Benveniste Ronald J, Germano Isabelle M
Department of Neurosurgery, Mt. Sinai School of Medicine, New York, NY 10029, USA.
Surg Neurol. 2005 Jun;63(6):542-8; discussion 548-9. doi: 10.1016/j.surneu.2004.11.025.
Intraoperative brain shift may cause inaccuracy of stereotactic image guidance on the basis of preoperatively acquired imaging data. The purpose of our study was to determine whether factors predicting brain shift affect the success of image-guided resection of malignant brain tumors.
We retrospectively studied 54 patients who underwent image-guided resections of histopathologically confirmed malignant brain tumors (9 metastases, 45 high-grade gliomas). Precautions were taken during surgery to minimize brain shift, but intraoperative imaging was not performed. The following factors predictive of intraoperative brain shift were assessed: tumor size, periventricular location, patient age, prior surgery or radiation therapy, patient positioning, use of mannitol, and length of operative time. Postoperative magnetic resonance imaging was obtained in all cases within 48 hours of surgery to assess extent of resection.
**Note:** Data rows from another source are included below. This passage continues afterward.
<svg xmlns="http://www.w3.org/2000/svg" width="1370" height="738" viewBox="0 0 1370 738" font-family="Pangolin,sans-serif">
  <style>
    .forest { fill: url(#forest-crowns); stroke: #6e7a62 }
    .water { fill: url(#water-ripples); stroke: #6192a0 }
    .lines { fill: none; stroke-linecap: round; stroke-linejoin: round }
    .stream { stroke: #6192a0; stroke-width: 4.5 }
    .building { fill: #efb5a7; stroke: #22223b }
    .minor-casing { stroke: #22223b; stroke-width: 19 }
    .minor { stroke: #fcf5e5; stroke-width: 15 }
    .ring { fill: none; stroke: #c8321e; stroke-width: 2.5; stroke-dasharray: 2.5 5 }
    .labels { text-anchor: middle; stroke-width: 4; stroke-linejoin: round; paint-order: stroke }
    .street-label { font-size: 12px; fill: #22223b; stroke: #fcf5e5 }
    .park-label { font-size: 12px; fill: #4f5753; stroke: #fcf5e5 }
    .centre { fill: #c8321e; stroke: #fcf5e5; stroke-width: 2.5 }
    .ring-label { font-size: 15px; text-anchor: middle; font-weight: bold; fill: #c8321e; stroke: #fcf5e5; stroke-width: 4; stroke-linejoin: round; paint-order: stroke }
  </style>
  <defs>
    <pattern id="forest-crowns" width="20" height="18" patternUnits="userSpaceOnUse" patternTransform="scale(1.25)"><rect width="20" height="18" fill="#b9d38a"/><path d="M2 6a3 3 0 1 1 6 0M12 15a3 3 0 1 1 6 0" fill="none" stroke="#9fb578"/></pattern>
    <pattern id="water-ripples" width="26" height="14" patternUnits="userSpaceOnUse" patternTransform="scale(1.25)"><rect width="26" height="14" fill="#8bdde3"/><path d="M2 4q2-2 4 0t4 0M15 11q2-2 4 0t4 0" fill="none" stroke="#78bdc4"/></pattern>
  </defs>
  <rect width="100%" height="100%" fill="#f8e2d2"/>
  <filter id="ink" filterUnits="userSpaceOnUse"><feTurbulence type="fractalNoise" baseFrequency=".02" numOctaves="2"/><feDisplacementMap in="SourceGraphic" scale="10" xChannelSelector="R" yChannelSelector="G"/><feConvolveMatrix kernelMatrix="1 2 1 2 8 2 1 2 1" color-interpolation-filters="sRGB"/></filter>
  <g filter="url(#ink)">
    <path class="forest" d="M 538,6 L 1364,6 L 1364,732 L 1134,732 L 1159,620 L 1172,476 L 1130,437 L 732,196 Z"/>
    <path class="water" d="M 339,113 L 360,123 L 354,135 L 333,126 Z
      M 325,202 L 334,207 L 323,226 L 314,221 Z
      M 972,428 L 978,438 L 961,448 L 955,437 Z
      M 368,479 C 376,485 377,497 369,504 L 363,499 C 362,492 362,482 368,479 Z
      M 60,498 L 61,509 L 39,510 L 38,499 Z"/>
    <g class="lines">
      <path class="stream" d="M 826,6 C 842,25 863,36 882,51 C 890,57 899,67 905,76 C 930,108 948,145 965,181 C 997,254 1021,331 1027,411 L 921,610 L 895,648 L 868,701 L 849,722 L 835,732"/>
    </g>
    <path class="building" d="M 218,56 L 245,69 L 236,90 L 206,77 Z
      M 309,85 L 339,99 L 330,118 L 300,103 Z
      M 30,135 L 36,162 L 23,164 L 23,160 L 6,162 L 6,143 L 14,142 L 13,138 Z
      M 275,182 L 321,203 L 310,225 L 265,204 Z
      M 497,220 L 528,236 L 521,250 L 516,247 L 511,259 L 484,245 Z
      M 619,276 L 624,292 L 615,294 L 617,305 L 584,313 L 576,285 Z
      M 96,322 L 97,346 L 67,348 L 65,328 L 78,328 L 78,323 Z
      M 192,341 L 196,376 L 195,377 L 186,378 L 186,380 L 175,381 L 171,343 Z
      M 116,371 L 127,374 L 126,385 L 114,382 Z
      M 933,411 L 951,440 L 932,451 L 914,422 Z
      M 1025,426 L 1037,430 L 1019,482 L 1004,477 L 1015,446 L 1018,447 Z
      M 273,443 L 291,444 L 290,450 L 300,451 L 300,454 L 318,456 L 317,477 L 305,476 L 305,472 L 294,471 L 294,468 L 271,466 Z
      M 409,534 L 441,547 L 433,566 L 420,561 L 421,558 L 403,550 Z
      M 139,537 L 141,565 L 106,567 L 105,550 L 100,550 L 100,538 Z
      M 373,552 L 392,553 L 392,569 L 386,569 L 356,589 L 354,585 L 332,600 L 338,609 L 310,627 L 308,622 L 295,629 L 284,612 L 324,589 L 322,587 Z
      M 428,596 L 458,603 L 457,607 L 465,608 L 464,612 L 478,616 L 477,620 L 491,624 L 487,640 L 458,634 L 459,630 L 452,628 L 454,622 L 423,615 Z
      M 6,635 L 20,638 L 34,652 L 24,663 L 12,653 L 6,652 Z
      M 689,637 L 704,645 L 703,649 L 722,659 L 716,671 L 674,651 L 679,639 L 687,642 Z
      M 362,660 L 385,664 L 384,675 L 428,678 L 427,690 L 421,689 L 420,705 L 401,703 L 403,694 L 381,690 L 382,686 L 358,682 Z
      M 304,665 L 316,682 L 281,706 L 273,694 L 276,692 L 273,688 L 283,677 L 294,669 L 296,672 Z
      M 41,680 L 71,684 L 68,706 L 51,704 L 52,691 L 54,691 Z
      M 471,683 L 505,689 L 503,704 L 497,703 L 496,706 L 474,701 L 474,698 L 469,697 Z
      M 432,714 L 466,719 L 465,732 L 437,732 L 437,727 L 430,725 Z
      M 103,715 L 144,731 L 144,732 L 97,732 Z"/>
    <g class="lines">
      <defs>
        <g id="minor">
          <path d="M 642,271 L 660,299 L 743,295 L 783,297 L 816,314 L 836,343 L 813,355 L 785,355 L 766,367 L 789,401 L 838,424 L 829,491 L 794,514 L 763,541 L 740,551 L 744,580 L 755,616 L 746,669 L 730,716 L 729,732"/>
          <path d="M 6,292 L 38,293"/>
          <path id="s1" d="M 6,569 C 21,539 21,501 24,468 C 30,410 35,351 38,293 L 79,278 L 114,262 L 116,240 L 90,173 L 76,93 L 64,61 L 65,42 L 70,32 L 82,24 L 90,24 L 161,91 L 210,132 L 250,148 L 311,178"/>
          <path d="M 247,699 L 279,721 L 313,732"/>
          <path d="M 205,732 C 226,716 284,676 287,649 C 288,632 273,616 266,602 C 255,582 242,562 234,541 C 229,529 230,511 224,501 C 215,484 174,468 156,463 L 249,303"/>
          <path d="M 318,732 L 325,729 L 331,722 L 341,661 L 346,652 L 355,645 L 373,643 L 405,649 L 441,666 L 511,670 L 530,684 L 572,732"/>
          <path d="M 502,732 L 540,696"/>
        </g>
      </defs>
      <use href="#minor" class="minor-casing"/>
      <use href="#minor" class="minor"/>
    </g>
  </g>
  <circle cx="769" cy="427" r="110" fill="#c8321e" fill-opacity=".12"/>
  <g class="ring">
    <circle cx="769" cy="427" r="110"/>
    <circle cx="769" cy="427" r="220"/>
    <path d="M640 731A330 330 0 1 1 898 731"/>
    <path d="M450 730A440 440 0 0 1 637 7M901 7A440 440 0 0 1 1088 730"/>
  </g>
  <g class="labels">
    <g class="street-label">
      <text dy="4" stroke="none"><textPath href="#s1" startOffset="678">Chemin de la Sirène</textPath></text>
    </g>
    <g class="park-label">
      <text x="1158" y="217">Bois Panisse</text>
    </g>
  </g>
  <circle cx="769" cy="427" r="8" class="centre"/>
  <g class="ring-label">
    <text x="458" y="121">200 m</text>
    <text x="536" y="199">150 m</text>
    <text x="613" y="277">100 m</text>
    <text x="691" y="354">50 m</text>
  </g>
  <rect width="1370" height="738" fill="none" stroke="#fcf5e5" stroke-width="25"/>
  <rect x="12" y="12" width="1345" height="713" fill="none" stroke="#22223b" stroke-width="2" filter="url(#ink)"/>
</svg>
Perioperative mortality was 0% in our series; perioperative morbidity was 3 of 54 patients (5.5%); 1 patient required reoperation for a hematoma, and 2 had transient neurological deficits. Successful resection was accomplished in 93% of tumors less than 30 cm(3) compared with 63.6% of tumors greater than 30 cm(3) (P = .026, Fisher exact test). This difference was more pronounced for patients with malignant gliomas. However, other factors predictive of intraoperative brain shift were not associated with unsuccessful resection.
Intraoperative brain shift does not significantly affect the likelihood of successful resection of malignant brain tumors smaller than 30 cm(3). Larger tumors are less likely to be successfully resected, although factors other than brain shift can contribute to unsuccessful resection.
术中脑移位可能导致基于术前采集影像数据的立体定向影像引导出现误差。本研究的目的是确定预测脑移位的因素是否会影响恶性脑肿瘤影像引导下切除术的成功率。
我们回顾性研究了54例接受影像引导下组织病理学确诊为恶性脑肿瘤切除术的患者(9例转移瘤,45例高级别胶质瘤)。手术过程中采取了预防措施以尽量减少脑移位,但未进行术中成像。评估了以下预测术中脑移位的因素:肿瘤大小、脑室周围位置、患者年龄、既往手术或放疗史、患者体位、甘露醇的使用以及手术时间。所有病例均在术后48小时内进行磁共振成像以评估切除范围。
我们系列研究中的围手术期死亡率为0%;54例患者中有3例(5.5%)发生围手术期并发症;1例患者因血肿需要再次手术,2例有短暂神经功能缺损。小于30 cm³的肿瘤93%实现了成功切除,而大于30 cm³的肿瘤这一比例为63.6%(P = 0.026,Fisher精确检验)。这种差异在恶性胶质瘤患者中更为明显。然而,其他预测术中脑移位的因素与切除失败无关。
术中脑移位对小于30 cm³的恶性脑肿瘤成功切除的可能性没有显著影响。较大的肿瘤成功切除的可能性较小,尽管除脑移位外的其他因素也可能导致切除失败。